[Stored data entries]

____________________

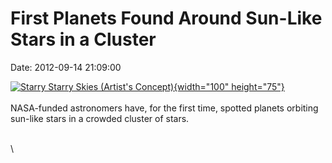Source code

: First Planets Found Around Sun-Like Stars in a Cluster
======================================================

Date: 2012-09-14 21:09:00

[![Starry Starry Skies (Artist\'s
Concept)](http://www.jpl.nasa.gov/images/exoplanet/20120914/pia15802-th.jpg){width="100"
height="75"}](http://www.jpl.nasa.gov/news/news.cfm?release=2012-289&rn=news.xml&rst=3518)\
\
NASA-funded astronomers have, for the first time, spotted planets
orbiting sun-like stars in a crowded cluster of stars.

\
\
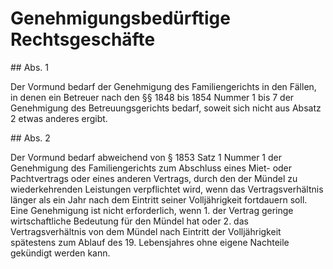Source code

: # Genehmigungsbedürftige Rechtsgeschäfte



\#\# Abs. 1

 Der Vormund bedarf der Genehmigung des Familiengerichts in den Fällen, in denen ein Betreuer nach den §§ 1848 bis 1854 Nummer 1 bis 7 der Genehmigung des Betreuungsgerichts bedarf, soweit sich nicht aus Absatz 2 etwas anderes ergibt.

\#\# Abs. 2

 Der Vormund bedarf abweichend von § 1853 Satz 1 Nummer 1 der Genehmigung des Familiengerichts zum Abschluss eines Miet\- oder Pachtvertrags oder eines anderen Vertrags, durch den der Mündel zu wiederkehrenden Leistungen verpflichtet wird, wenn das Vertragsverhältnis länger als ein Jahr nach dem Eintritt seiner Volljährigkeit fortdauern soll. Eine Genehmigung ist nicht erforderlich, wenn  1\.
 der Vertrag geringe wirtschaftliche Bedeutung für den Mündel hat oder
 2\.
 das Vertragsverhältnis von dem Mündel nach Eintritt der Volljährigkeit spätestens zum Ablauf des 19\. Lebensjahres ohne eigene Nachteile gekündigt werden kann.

____________________

Work order: Repeat the entries above exactly and skip the images.

Response area:
Source code

: First Planets Found Around Sun-Like Stars in a Cluster
======================================================

Date: 2012-09-14 21:09:00

[![Starry Starry Skies (Artist\'s
Concept)](http://www.jpl.nasa.gov/images/exoplanet/20120914/pia15802-th.jpg){width="100"
height="75"}](http://www.jpl.nasa.gov/news/news.cfm?release=2012-289&rn=news.xml&rst=3518)\
\
NASA-funded astronomers have, for the first time, spotted planets
orbiting sun-like stars in a crowded cluster of stars.

\
\
Source code

: # Genehmigungsbedürftige Rechtsgeschäfte



\#\# Abs. 1

 Der Vormund bedarf der Genehmigung des Familiengerichts in den Fällen, in denen ein Betreuer nach den §§ 1848 bis 1854 Nummer 1 bis 7 der Genehmigung des Betreuungsgerichts bedarf, soweit sich nicht aus Absatz 2 etwas anderes ergibt.

\#\# Abs. 2

 Der Vormund bedarf abweichend von § 1853 Satz 1 Nummer 1 der Genehmigung des Familiengerichts zum Abschluss eines Miet\- oder Pachtvertrags oder eines anderen Vertrags, durch den der Mündel zu wiederkehrenden Leistungen verpflichtet wird, wenn das Vertragsverhältnis länger als ein Jahr nach dem Eintritt seiner Volljährigkeit fortdauern soll. Eine Genehmigung ist nicht erforderlich, wenn  1\.
 der Vertrag geringe wirtschaftliche Bedeutung für den Mündel hat oder
 2\.
 das Vertragsverhältnis von dem Mündel nach Eintritt der Volljährigkeit spätestens zum Ablauf des 19\. Lebensjahres ohne eigene Nachteile gekündigt werden kann.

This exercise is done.